Beyond these brief flashes of rather evocative detail I have to make the rest of it up (though obviously the various versions of the Rasputin story are on record) and my Yusupov will, by necessity have to be a little more together and talkative than the real one. But the hub of it is all there. It's strange that this dark subject: the brutal murder of Rasputin and the collapse of the Tsarist regime, becomes light-hearted in its portrayal. Yet that's one of the fascinating things about it for me. Yusupov got away with murder (if he even really had anything directly to do with it) and spent the rest of his life dining off and making a living from his actions. And is a slightly comedic hero as a result.
Thematically there's so much to get in to this. But what I was enjoying today was the fact that by demonising Rasputin in the frankly unlikely murder story, Yusupov actually guaranteed that he would be remembered (I am not sure he'd be any more than a minor footnote in the history books without his dubious indestructibility). Yet his own fate as a historical character is so tied into the story that admitting the truth would diminish himself as well.

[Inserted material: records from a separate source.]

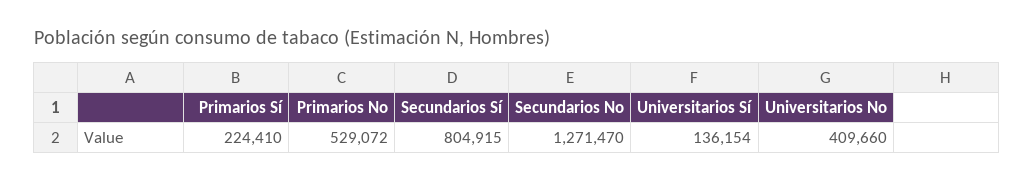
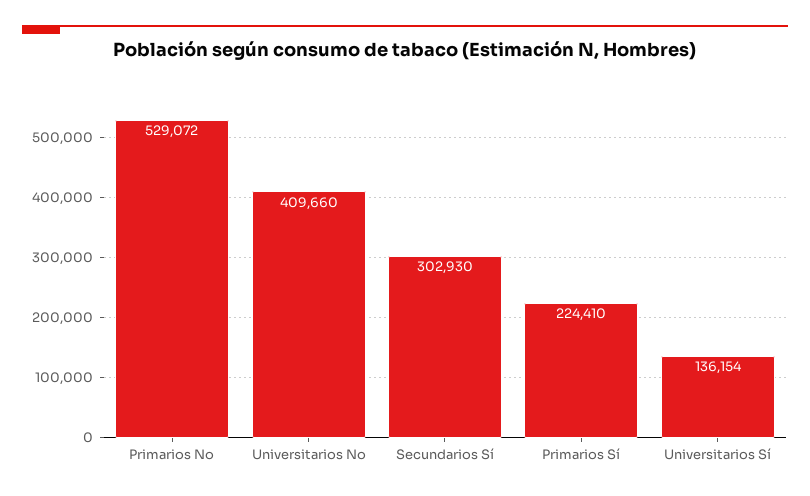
  {
    "Primarios Sí": 224410,
    "Primarios No": 529072,
-   "Secundarios Sí": 804915,
+   "Secundarios Sí": 302930,
-   "Secundarios No": 1271470,
    "Universitarios Sí": 136154,
    "Universitarios No": 409660
  }

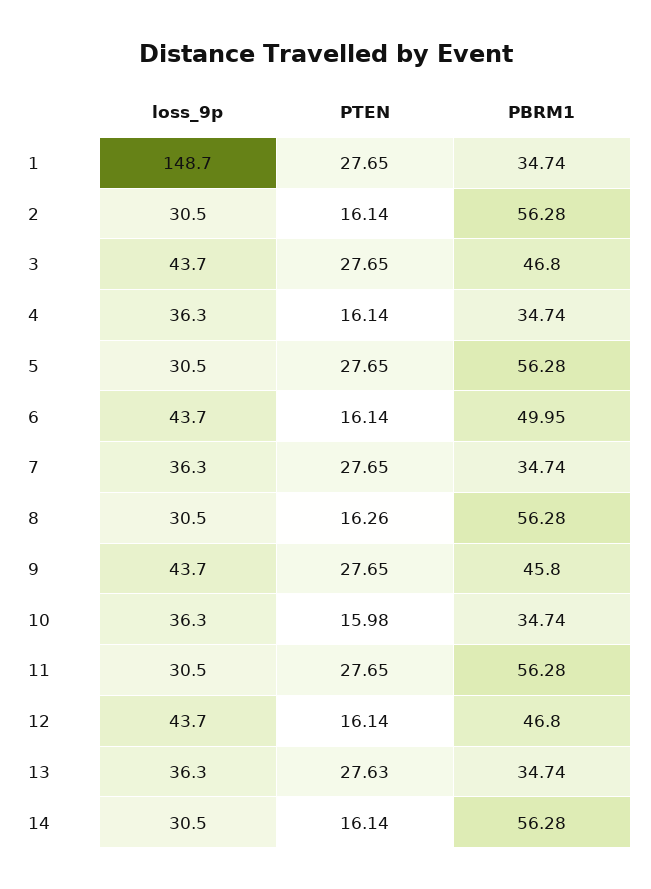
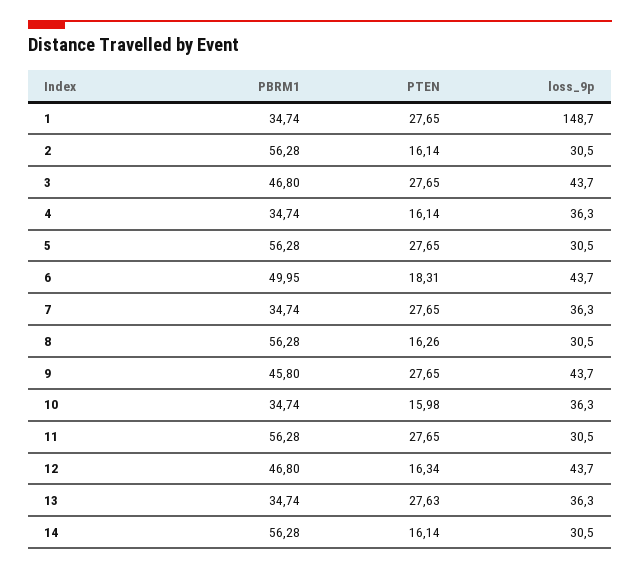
  {
    "loss_9p": {
      "1": 148.7,
      "2": 30.5,
      "3": 43.7,
      "4": 36.3,
      "5": 30.5,
      "6": 43.7,
      "7": 36.3,
      "8": 30.5,
      "9": 43.7,
      "10": 36.3,
      "11": 30.5,
      "12": 43.7,
      "13": 36.3,
      "14": 30.5
    },
    "PTEN": {
      "1": 27.65,
      "2": 16.14,
      "3": 27.65,
      "4": 16.14,
      "5": 27.65,
-     "6": 16.14,
+     "6": 18.31,
      "7": 27.65,
      "8": 16.26,
      "9": 27.65,
      "10": 15.98,
      "11": 27.65,
-     "12": 16.14,
+     "12": 16.34,
      "13": 27.63,
      "14": 16.14
    },
    "PBRM1": {
      "1": 34.74,
      "2": 56.28,
      "3": 46.8,
      "4": 34.74,
      "5": 56.28,
      "6": 49.95,
      "7": 34.74,
      "8": 56.28,
      "9": 45.8,
      "10": 34.74,
      "11": 56.28,
      "12": 46.8,
      "13": 34.74,
      "14": 56.28
    }
  }

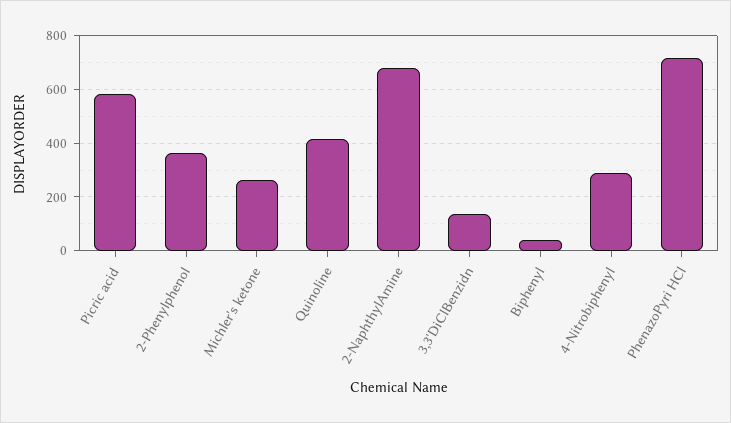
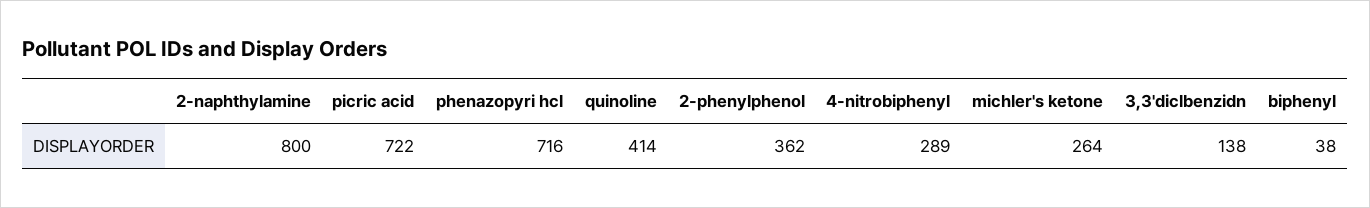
  {
-   "Picric acid": 575,
+   "Picric acid": 722,
    "2-Phenylphenol": 362,
    "Michler's ketone": 264,
    "Quinoline": 414,
-   "2-NaphthylAmine": 675,
+   "2-NaphthylAmine": 800,
    "3,3'DiClBenzidn": 138,
    "Biphenyl": 38,
    "4-Nitrobiphenyl": 289,
    "PhenazoPyri HCl": 716
  }

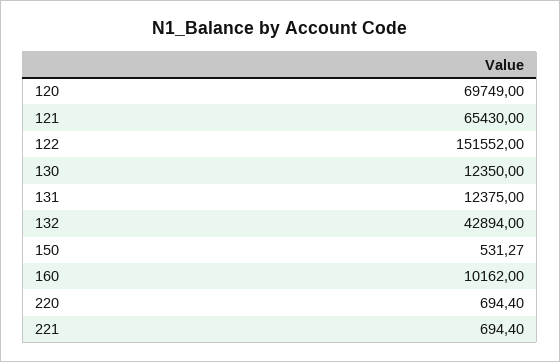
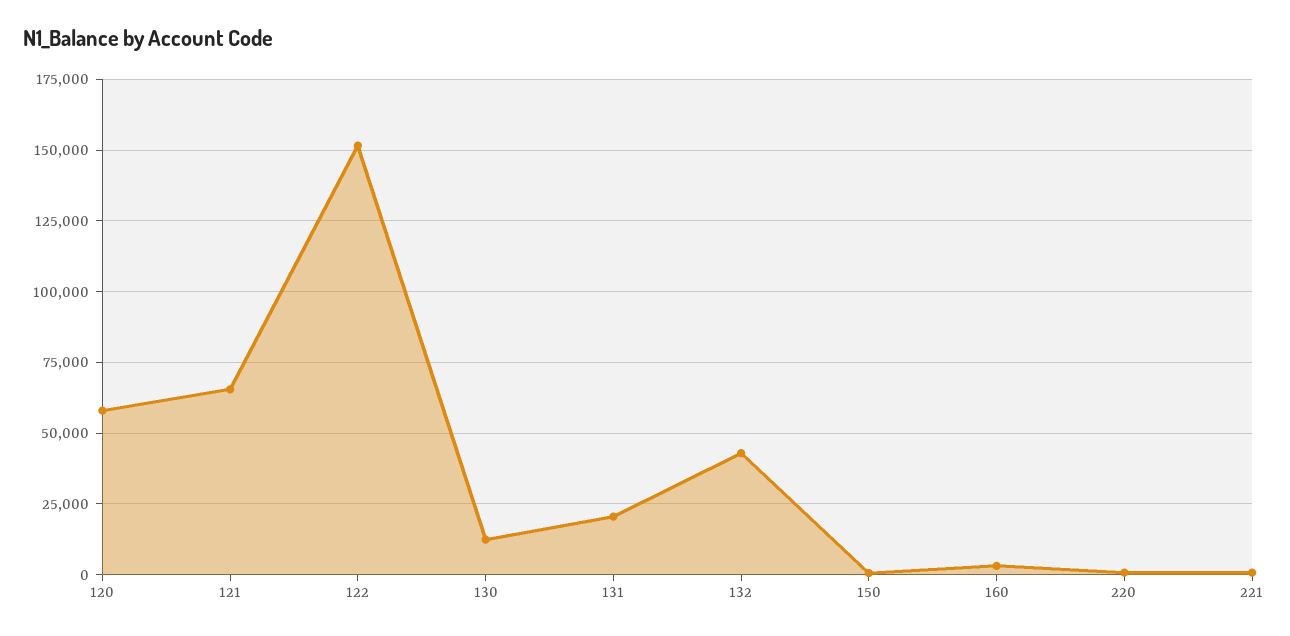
  {
-   "120": 69749,
+   "120": 57500,
    "121": 65430,
    "122": 151552,
    "130": 12350,
-   "131": 12375,
+   "131": 20000,
    "132": 42894,
    "150": 531.27,
-   "160": 10162,
+   "160": 2500,
    "220": 694.4,
    "221": 694.4
  }

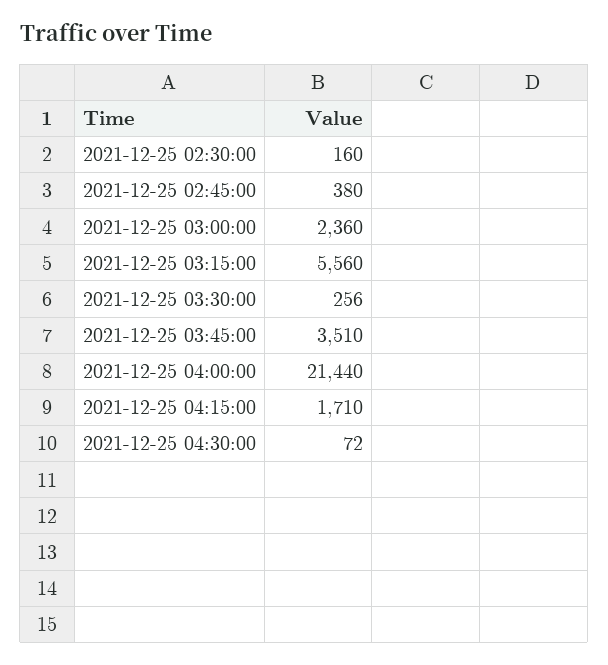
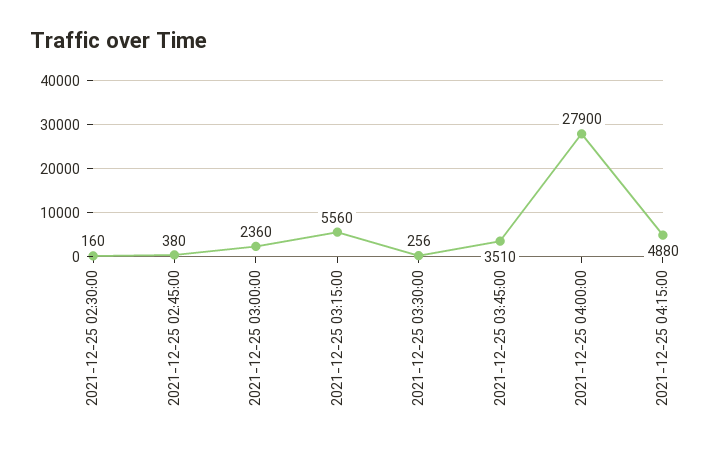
  {
    "2021-12-25 02:30:00": 160,
    "2021-12-25 02:45:00": 380,
    "2021-12-25 03:00:00": 2360,
    "2021-12-25 03:15:00": 5560,
    "2021-12-25 03:30:00": 256,
    "2021-12-25 03:45:00": 3510,
-   "2021-12-25 04:00:00": 21440,
+   "2021-12-25 04:00:00": 27900,
-   "2021-12-25 04:15:00": 1710,
+   "2021-12-25 04:15:00": 4880
-   "2021-12-25 04:30:00": 72
  }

So today felt like a little step forwards, though I did get distracted at about 7pm and decide it was time to sort out the contents of the kitchen and basement cupboards.
If I can have a good three days on this then I might be in the luxurious position of having a month to edit and perfect it. I am sure it won't end up like that. And the next big step is to cast the thing, with only a partial script and me saying that I think it could be really good to tempt actors in.